Midsummer Night’s Dream

  • Comedy
  • By William Shakespeare
  • Director: Erica Whyman
  • Cast includes: Ayesha Dharker, Chu Omambala, Lucy Ellinson, Mercy Ojelade and John Chapman
  • Barbican Centre, London
  • 17-21 May 2016 On UK Tour
  • Review by Rowena Hawkins
  • 18 May 2016
Midsummer Night's Dream
4.0Reviewer's Rating

Any production of Shakespeare’s A Midsummer Night’s Dream lives and dies by its rude Mechanicals and their farcical amateur production of ‘Pyramus and Thisbe’ at the end of the play. In Erica Whyman’s version, ambitiously subtitled ‘A Play for the Nation’, real, local am-dram companies have stepped up to play Bottom et al throughout the UK tour. Potentially patronising and definitely risky, the decision pays off hugely as actors from east London’s Tower Theatre Company give the RSC a run for their money. Led by John Chapman’s brilliant Bottom – weaver by day, passionate, stage-hogging diva by night – their play within the play utterly steals the show. It’s so good, in fact, that the pacing issues and occasional dull moments of the first half are totally forgotten in the uproarious laughter and well-deserved applause that greets the second.

Tom Piper’s design sets this Dream in a bombed-out 1940s theatre with a simple make-do-and-mend aesthetic of exposed brickwork and strings of fairy lights where the lovers tiff in suits and pretty floral tea-dresses. Meanwhile, over in timeless fairyland, Ayesha Dharker’s Titania wears a sari, her Oberon (Chu Omambala) sports a white suit, and uniformed schoolchildren (also plucked from the local area) run around escorted by fairies in torn eveningwear. There’s a lot going on, but this higgledy-piggledyness is part of the production’s strange charm. Against the madness Siân William’s movement direction catches the eye, while Lucy Ellinson’s Puck, a tiny androgynous artful dodger in a ringmaster’s top hat, stage-manages the chaos with a wink.
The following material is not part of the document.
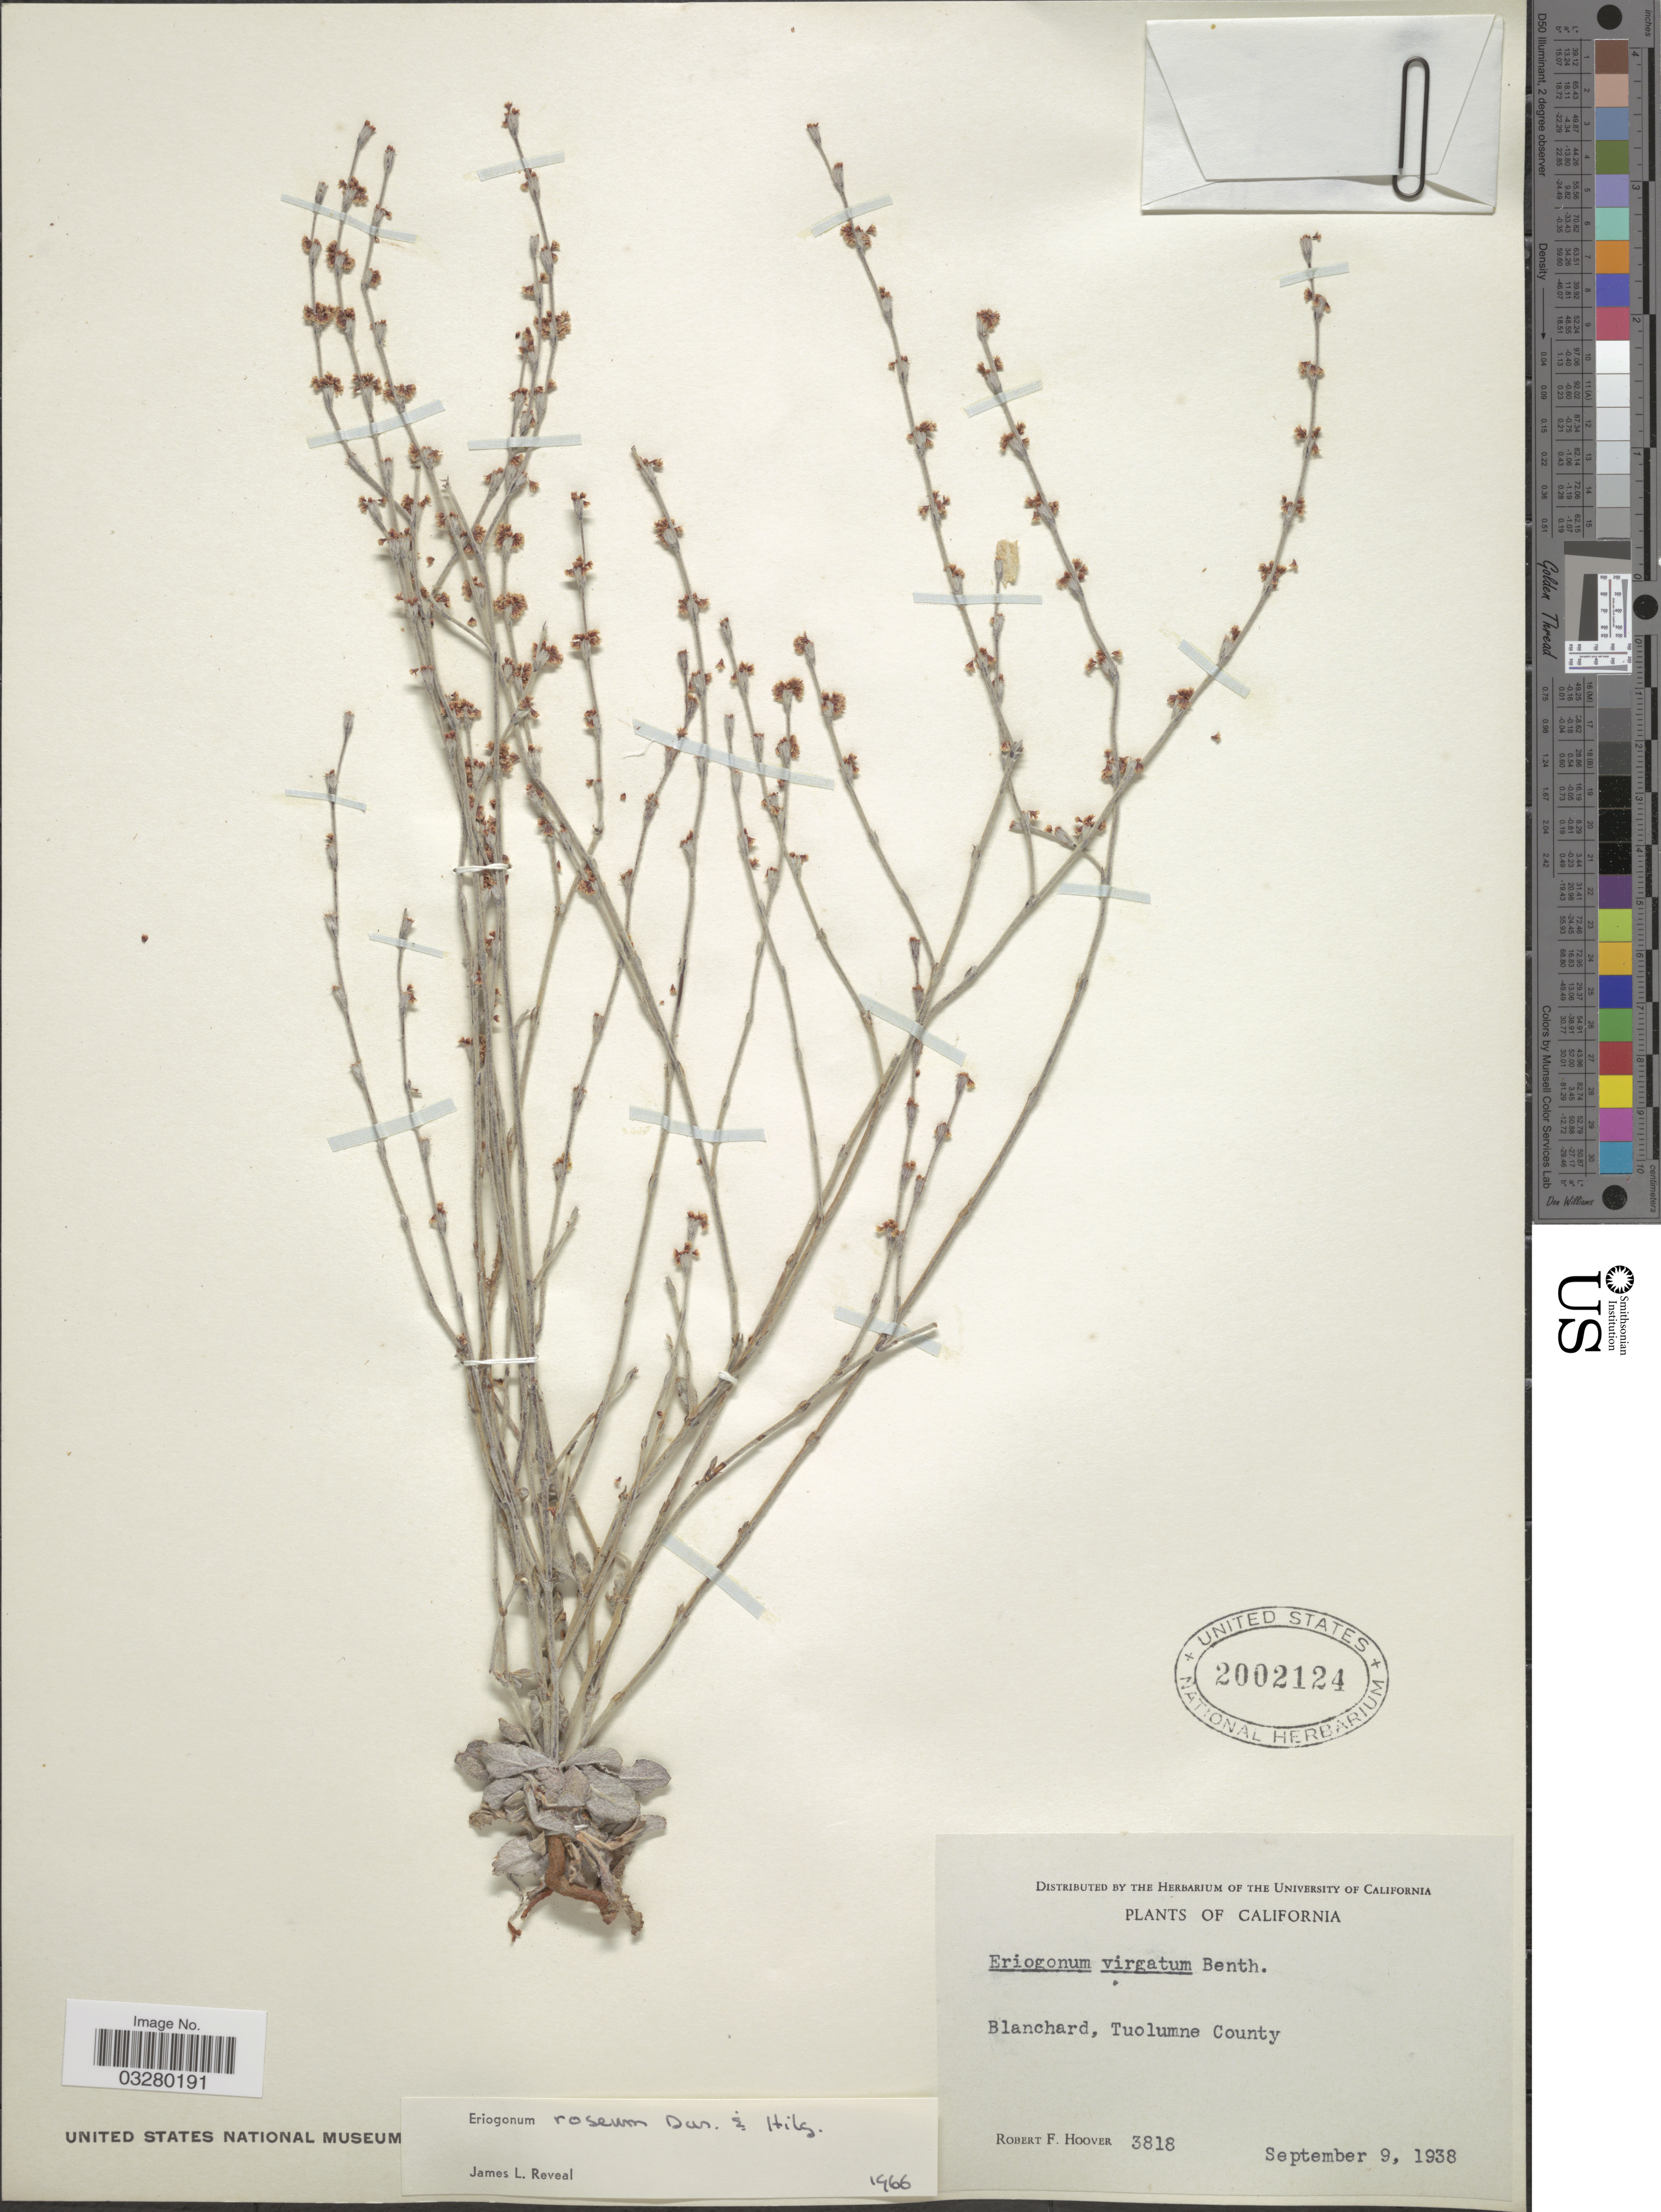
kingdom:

Though far from perfect this Dream is much more than a good ‘RSC Dream. It is truly a ‘Play for the Nation’, and not just because it shares the stage with a local company and London school kids. With strong women (including Laura Harding’s no-nonsense Hippolyta and Mercy Ojelade’s feisty Hermia) and a genuinely diverse cast, the production speaks to modern Britain in ways that the RSC rarely does. For this, Erica Whyman and all who turned this Dream into reality deserve a round of applause as big as Bottom’s.